I approached a few different groups and asked if they had $20 worth of weed they could sell me. None of them said they had any. One gal seemed very receptive to me and said I should come back if I found some. I drove to a nearby campground and walked through it. At the far end was a group of 4 guys in their 20s, and while they didn't overtly look like stoners, they didn't seem like they'd be offended if I asked, either. They were able to sell me $10 worth from their small stash. Success! It seemed like about a gram or maybe a little less.

Like I was talking about in my last post on this topic, it's interesting how legalization changes your perception of marijuana. Even though I had no idea what strain this was, how potent it was, or where it came from, I was stoked just to have any at all. I drove past the climbers again on my way back to town, but decided not to stop and share with the friendly girl and her group. I didn't want to smoke it then and be social and then have to drive back stoned. I wanted to save it for a place and time when I could unwind and have some space to process.

I used all of it over the next 4 nights as I camped out at various places, and I thoroughly enjoyed each time. It was great to feel the effect as a significant alteration again, and not to have to smoke very much to feel it. In Portland I might have rolled all that weed into one joint and it would have been gone in 10 minutes. But I got 4 full highs out of the deal. That's good because I'm on a tight budget.

Now I've run out again and that's OK. I'm not in a rush to get more. I had the experience I wanted and I feel somewhat better adjusted for it. Coincidentally I also had the most social 3 days I've had since I got here, as a guy I know happened to be in Moab with his family and I camped with them and was introduced to a couple other friends they've made recently. So, it is a little hard to say if I feel better because of my experiences while I was high, or if it's because I had social interaction again -- probably mostly the latter. But I think both helped.

I think this is a sustainable pattern for the future: when I feel like it would be really great to have some ganja, I will have to be social and interact with people in order to obtain it. And what little I get, I will cherish, and use intentionally, until it is gone, and then I won't have a stash in my car at all times that I need to worry about if I get pulled over.
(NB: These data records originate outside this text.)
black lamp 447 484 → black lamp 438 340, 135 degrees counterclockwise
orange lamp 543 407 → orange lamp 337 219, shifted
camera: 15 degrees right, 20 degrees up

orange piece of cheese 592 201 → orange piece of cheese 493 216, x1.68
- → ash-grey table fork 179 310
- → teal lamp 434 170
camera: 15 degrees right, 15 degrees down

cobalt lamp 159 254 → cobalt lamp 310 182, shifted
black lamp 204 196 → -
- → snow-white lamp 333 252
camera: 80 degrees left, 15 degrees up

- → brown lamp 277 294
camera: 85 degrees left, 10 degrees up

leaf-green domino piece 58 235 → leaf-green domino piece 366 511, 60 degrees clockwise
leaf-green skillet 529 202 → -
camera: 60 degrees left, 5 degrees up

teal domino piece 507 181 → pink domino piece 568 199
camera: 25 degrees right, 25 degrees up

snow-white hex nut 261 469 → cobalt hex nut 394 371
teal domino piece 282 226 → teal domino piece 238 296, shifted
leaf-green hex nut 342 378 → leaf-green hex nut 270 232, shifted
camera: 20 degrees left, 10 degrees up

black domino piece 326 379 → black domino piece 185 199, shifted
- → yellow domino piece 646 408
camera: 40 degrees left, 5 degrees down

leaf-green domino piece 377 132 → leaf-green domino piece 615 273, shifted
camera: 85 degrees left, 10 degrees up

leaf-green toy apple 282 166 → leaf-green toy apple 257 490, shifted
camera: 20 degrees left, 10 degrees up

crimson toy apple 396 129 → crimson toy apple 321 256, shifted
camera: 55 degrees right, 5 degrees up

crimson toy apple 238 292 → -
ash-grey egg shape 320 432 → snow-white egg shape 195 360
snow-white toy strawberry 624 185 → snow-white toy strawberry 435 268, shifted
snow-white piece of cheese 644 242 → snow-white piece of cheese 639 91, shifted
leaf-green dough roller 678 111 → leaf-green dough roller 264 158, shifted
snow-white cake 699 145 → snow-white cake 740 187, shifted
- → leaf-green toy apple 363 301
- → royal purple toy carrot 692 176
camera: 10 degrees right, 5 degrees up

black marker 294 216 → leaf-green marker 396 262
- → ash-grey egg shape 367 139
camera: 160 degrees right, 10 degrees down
At this point it's actually better for me than being able to drop by a dispensary and buy whatever I want, because I desire the stability of sobriety. I need to not feel any more anxious about social interaction every day than I already do. I don't want to constantly choose to be isolated so that I can feel OK getting high. Yet I have it as a tool in my belt for the times when I know it will be really useful or fun. I found a similar balance with alcohol long ago, so it is nice to feel like I'm finding it with cannabis too.